The verbatim records of democratic legislatures [or "parliaments", "representative assemblies", "councils", etc.] represent a source of untapped information of unique importance for the study of both democratic societies and language over multiple time scales. For linguists, there is no other place where we have a systematic minute-by-minute record of the spoken word exchanged by a slowly changing and overlapping set of individuals over significant lengths of time. For political scientists, these are also unique sources of deliberations by elected political representatives about the issues of the day. As such, legislative records provide exceptional opportunities for studying the dynamics of language and rhetoric, of democratic politics and representation, and of their interactions, over time scales ranging from minutes to centuries.
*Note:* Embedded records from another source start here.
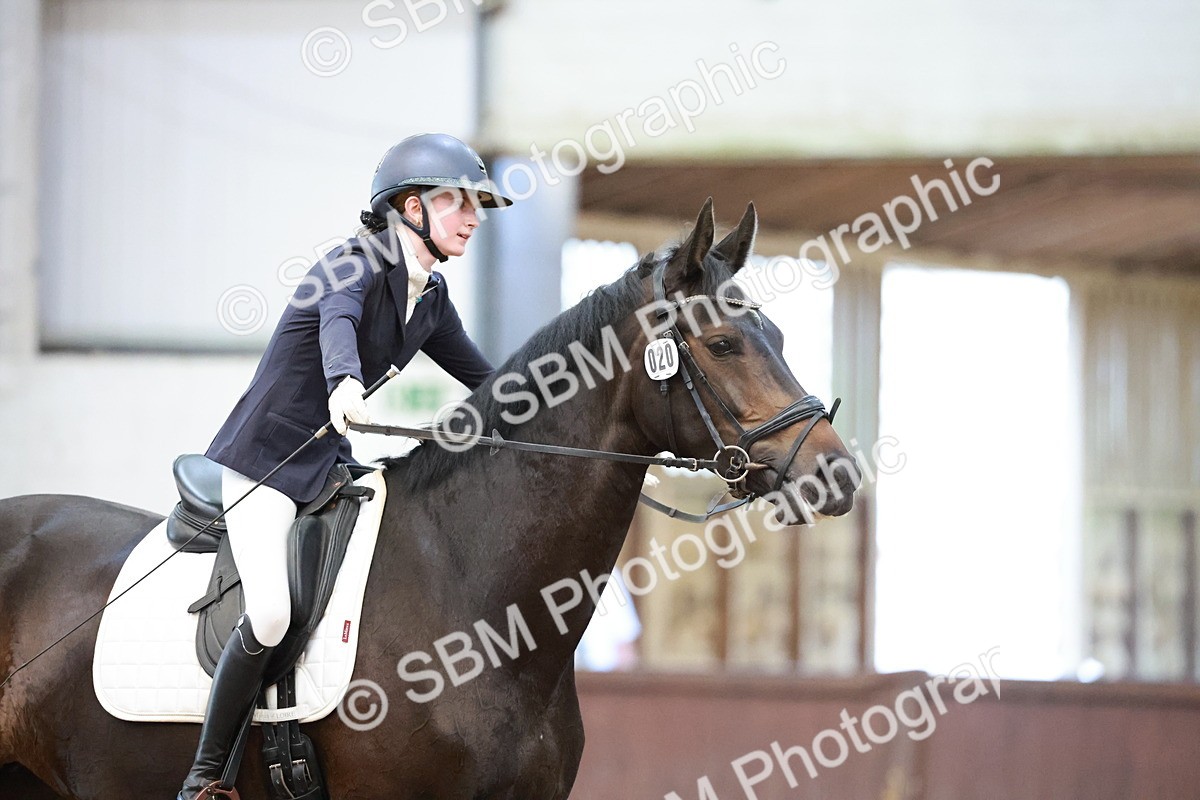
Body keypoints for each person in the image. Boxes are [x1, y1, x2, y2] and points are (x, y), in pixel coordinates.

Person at [176, 133, 511, 800]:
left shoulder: (431, 298)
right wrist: (344, 383)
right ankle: (204, 776)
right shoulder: (349, 264)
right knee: (270, 612)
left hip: (331, 463)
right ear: (412, 207)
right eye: (461, 203)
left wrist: (554, 407)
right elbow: (338, 323)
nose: (475, 216)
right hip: (268, 463)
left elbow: (486, 379)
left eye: (479, 205)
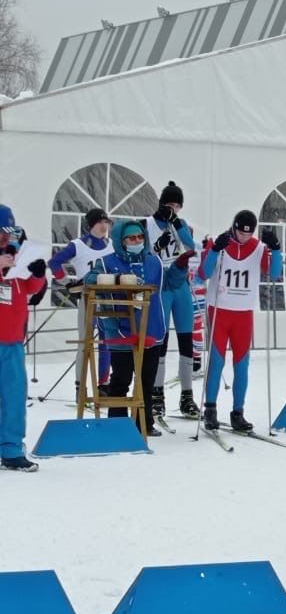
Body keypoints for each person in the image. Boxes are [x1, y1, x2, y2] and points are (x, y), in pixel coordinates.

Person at [197, 210, 283, 432]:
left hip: (243, 313)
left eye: (248, 233)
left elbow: (274, 274)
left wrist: (276, 249)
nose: (244, 237)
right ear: (233, 227)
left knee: (242, 365)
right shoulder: (221, 242)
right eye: (240, 232)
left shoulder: (258, 248)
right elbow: (204, 273)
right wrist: (215, 250)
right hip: (219, 310)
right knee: (216, 362)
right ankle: (210, 409)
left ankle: (238, 413)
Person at [84, 219, 166, 436]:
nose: (137, 241)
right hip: (121, 329)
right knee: (121, 379)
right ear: (121, 241)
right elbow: (89, 280)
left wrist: (181, 266)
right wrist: (118, 279)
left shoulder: (154, 261)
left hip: (151, 328)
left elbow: (168, 285)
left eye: (140, 237)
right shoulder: (107, 261)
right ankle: (117, 425)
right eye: (131, 238)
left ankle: (144, 423)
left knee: (147, 381)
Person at [145, 181, 201, 420]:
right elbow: (145, 254)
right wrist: (157, 246)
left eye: (177, 206)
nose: (173, 209)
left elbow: (190, 244)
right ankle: (157, 394)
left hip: (180, 285)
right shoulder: (147, 224)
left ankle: (187, 395)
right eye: (169, 205)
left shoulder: (181, 224)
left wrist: (177, 223)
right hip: (161, 285)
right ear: (161, 204)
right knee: (161, 340)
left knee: (186, 339)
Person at [0, 205, 49, 471]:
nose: (5, 240)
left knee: (14, 396)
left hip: (12, 341)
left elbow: (30, 287)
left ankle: (10, 450)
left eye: (8, 234)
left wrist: (38, 274)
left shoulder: (16, 256)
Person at [50, 208, 116, 396]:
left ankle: (104, 384)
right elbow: (54, 262)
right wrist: (68, 283)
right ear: (91, 224)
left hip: (108, 298)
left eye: (106, 222)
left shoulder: (111, 244)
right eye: (100, 222)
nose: (104, 226)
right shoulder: (78, 244)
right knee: (85, 342)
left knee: (107, 341)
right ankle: (80, 386)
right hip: (88, 298)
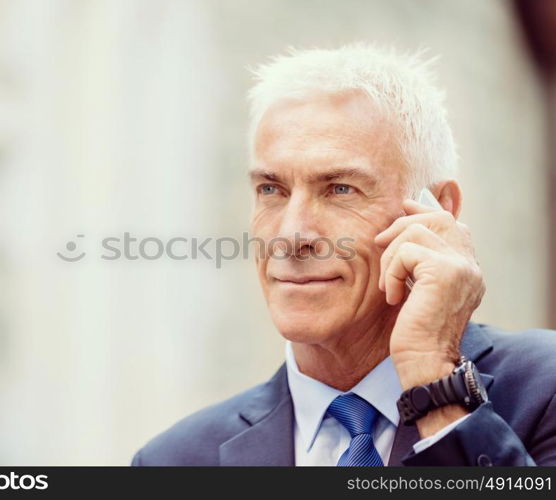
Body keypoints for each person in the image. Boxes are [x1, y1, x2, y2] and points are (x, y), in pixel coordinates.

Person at [131, 44, 556, 466]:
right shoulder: (174, 461)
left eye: (340, 189)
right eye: (271, 189)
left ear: (437, 211)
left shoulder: (544, 391)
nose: (290, 235)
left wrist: (434, 379)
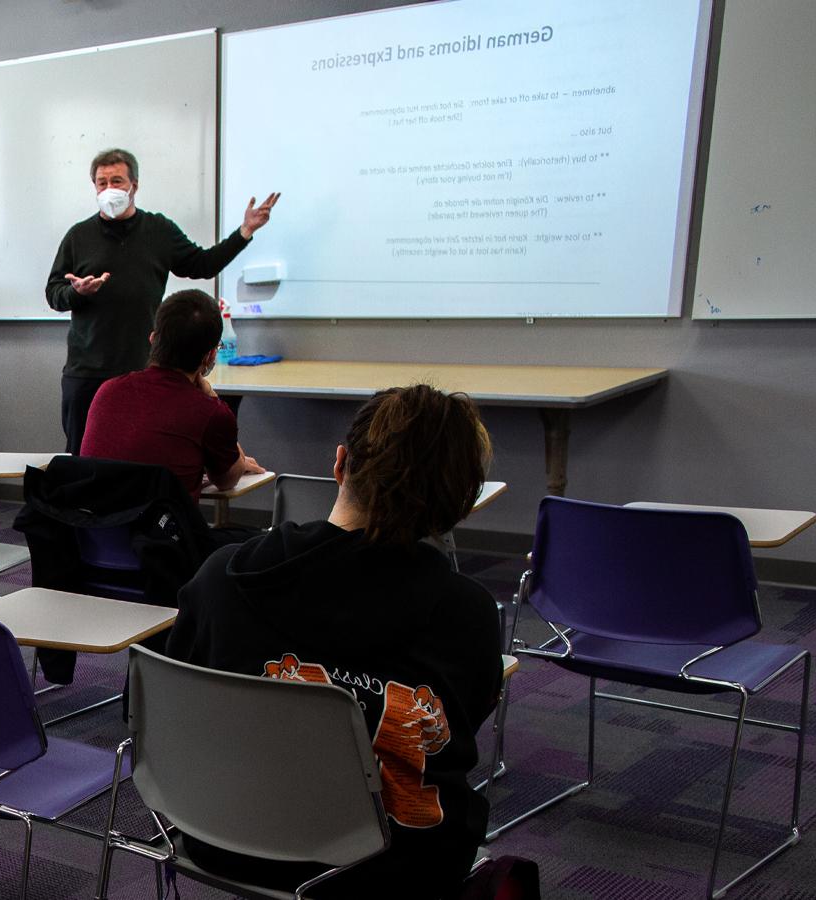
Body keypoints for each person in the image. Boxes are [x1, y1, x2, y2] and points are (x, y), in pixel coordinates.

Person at [162, 385, 504, 898]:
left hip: (222, 836)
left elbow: (169, 710)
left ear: (340, 463)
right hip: (388, 866)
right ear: (460, 505)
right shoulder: (468, 615)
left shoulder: (220, 578)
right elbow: (460, 730)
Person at [45, 147, 279, 454]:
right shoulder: (79, 236)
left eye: (116, 180)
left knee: (139, 452)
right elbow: (54, 293)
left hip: (142, 369)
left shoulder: (158, 230)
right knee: (82, 453)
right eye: (101, 183)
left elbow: (203, 264)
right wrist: (78, 292)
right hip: (87, 371)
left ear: (134, 186)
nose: (108, 189)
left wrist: (245, 231)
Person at [78, 289, 265, 499]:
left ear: (153, 339)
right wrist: (212, 397)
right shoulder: (209, 412)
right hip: (160, 530)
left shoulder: (107, 391)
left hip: (92, 528)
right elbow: (226, 480)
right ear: (210, 354)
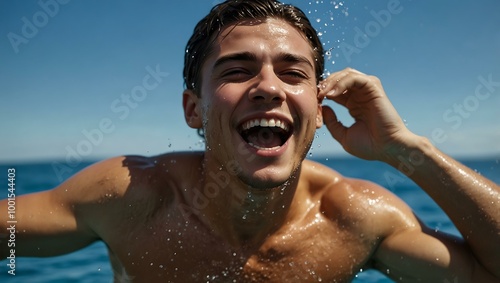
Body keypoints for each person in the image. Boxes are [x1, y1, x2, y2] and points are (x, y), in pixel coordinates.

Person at [1, 0, 499, 282]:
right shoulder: (132, 198)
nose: (267, 87)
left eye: (293, 73)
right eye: (237, 71)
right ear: (194, 109)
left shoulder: (357, 219)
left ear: (319, 110)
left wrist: (407, 151)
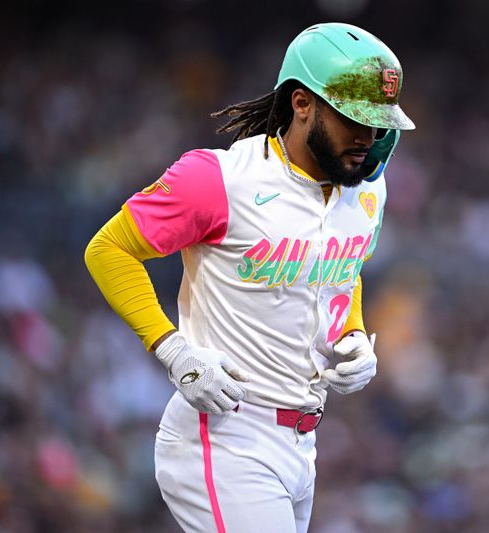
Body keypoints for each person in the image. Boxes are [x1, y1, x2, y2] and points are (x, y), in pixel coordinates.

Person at [84, 22, 415, 533]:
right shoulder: (219, 179)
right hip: (224, 435)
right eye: (355, 118)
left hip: (302, 445)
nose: (368, 137)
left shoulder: (367, 189)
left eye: (378, 123)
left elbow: (343, 271)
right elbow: (109, 249)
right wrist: (173, 351)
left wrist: (351, 333)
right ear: (302, 103)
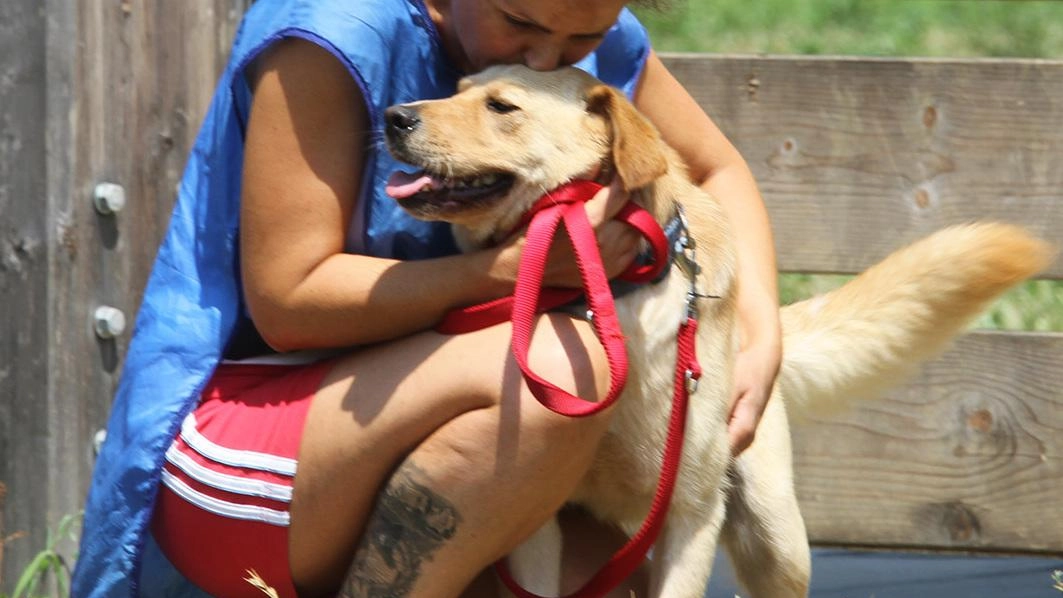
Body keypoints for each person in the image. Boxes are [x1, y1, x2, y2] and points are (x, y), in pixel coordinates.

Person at [72, 0, 781, 596]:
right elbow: (289, 305)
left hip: (406, 415)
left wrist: (761, 339)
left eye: (582, 41)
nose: (545, 60)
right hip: (244, 432)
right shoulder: (338, 32)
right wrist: (522, 267)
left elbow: (715, 169)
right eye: (518, 23)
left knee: (603, 575)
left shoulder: (581, 23)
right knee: (562, 375)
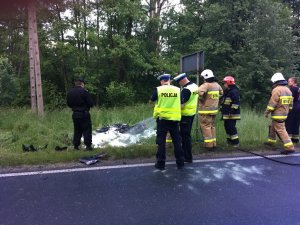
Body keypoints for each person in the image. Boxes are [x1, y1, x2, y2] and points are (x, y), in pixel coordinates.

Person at [149, 74, 185, 170]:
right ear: (169, 80)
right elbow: (182, 104)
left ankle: (161, 164)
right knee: (177, 141)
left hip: (162, 120)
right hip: (174, 119)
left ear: (161, 81)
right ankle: (180, 163)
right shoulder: (178, 90)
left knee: (161, 142)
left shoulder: (158, 89)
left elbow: (151, 100)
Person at [264, 72, 294, 154]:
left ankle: (289, 147)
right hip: (285, 113)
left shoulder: (276, 90)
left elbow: (272, 103)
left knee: (281, 130)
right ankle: (271, 141)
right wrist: (288, 110)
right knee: (272, 126)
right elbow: (291, 104)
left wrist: (267, 112)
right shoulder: (288, 90)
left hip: (278, 114)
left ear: (276, 81)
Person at [173, 73, 199, 163]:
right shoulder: (195, 86)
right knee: (186, 135)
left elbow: (182, 105)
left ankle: (187, 157)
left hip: (185, 115)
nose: (179, 84)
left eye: (179, 82)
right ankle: (187, 156)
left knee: (185, 136)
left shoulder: (186, 90)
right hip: (191, 114)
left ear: (182, 80)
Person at [198, 69, 223, 150]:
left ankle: (209, 146)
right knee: (212, 126)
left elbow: (200, 93)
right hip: (214, 110)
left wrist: (201, 99)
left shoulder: (206, 85)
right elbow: (221, 94)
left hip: (205, 110)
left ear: (205, 77)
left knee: (206, 127)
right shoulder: (217, 85)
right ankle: (213, 143)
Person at [67, 77, 94, 150]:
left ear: (75, 84)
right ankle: (88, 146)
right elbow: (91, 103)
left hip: (75, 114)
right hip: (84, 113)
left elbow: (69, 104)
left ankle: (76, 146)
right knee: (87, 130)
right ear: (82, 84)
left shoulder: (70, 92)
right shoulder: (85, 92)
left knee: (77, 130)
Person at [220, 76, 241, 147]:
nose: (224, 85)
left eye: (225, 83)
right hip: (227, 113)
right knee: (227, 127)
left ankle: (236, 142)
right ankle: (229, 141)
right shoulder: (227, 91)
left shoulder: (234, 91)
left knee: (231, 127)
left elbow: (236, 103)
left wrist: (231, 111)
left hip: (232, 114)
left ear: (229, 83)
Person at [285, 77, 300, 144]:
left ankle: (289, 139)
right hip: (298, 106)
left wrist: (288, 107)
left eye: (289, 81)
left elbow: (291, 99)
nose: (288, 83)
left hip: (293, 107)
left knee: (289, 122)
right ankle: (295, 139)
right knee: (296, 123)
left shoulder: (292, 89)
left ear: (293, 82)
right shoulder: (298, 88)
The record of a single legislature can, however, run to thousands of pages in a single day. It is impossible for any one person to read, much less absorb or analyze, the entire record of a legislature as quickly as it is produced. Increasing availability of these records in electronic form, however, opens possibilities for various forms of computerized analysis. This multidisciplinary project applies and advances recent developments in computer science, information science, and statistics - for natural language processing in particular and statistical learning from massive databases in general - to the analysis of legislative records from democracies worldwide, illuminating important questions of dynamics of political representation and political rhetoric.
In the first stage of the project, new corpora (linguistic databases) will be developed from legislative records. Using data reduction techniques including scaling, classification, and summarization, novel statistical and computational methodologies for the dynamic analysis of parliamentary language and parliamentary speakers will be developed and refined.
In the second stage of this project, these data and techniques will be applied to questions of importance to linguistics, political science, and social science more generally. In all cases, a wide range of democratic legislatures (from subnational to international), in a wide range of languages, over multiple time scales will be examined. Examples of these important questions include:
What can legislative speech tell us about the role of political parties in a democracy? When do they compete, when do they cooperate, when do they polarize, and on what issues?
What can legislative speech tell us about democratic representation? How and when are new issues incorporated into the agenda of a legislature? When and whom do representatives lead; when and whom do they follow?
What can legislative speech tell us about individual democratic representatives? Do they change their rhetorical behavior in response to citizen preferences, to career motivations, or not at all? Does gender or group identity affect rhetorical choices?
What can legislative speech teach us about language itself? How has the political content of language changed over the last two centuries? Do legislative debates actually involve exchanges of information or persuasion?
How do events and political rhetoric interact? When do events cause a shift in political rhetoric? When does talk about policy or other political change translate into actual change? Is it predictable?
The broader impacts of this multidisciplinary international project include enhanced scientific infrastructure in the form of new software and data for the study of politics and language, enhanced public infrastructure for monitoring what are now impossibly large records of democratic institutions, and new statistical and computational techniques for analyzing large-scale textual databases in general applications. This research will ultimately lead to an increased ability to understand and forecast political and policy changes around the world as well as a greater understanding of how language affects politics, how politics affects language, and how the interaction between them affects democracy.